*DATA FOR ANALYSIS:*

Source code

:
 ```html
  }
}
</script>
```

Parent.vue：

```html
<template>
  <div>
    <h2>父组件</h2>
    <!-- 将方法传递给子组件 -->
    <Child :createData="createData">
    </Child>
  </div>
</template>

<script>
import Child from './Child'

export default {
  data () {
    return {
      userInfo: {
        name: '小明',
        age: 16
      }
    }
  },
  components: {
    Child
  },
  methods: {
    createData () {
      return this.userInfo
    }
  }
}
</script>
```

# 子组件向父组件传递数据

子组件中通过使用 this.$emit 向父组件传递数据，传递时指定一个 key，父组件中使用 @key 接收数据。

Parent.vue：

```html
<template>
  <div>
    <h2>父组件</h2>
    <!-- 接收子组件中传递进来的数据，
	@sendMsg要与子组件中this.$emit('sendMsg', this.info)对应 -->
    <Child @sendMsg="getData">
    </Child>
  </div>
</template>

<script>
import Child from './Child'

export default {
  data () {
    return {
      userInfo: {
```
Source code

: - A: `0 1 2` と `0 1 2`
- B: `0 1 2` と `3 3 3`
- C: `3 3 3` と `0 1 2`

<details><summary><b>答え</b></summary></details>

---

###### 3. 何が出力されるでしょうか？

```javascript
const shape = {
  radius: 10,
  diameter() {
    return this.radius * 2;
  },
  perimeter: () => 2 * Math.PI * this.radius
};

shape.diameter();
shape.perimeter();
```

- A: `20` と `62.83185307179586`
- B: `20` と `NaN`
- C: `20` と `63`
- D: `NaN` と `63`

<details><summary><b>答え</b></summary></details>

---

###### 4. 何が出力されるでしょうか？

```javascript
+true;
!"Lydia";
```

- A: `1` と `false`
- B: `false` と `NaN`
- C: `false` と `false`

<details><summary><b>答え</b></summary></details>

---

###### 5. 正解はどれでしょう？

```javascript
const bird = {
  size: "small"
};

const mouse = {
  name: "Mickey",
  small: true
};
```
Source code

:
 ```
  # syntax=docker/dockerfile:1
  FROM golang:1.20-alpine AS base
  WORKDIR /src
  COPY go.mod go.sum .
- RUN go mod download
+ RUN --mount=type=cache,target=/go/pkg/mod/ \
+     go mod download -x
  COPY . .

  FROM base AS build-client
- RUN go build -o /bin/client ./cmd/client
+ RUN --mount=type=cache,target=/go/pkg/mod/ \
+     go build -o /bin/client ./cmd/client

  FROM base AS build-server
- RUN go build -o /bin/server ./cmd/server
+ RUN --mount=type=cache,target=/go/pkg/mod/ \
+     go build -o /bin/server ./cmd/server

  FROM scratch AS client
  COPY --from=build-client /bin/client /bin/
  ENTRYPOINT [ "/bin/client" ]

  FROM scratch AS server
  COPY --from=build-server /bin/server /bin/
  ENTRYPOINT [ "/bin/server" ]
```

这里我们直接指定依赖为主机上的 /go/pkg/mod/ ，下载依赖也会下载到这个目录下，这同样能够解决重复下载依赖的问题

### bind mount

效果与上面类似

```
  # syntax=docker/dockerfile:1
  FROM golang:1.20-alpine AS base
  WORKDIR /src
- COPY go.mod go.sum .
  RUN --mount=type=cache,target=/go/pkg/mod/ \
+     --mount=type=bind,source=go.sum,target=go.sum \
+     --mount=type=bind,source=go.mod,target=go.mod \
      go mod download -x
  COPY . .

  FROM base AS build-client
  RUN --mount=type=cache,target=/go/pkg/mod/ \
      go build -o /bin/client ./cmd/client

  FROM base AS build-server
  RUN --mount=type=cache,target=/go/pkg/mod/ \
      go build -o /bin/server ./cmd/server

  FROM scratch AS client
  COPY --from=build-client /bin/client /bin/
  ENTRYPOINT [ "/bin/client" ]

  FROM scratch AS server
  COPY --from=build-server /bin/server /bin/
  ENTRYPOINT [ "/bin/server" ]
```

*WHAT IS BEING ASKED:*
Answer with a single number: how many lines in the data above have the string "emit" in them?

*RESULT OF THIS EXERCISE:*
2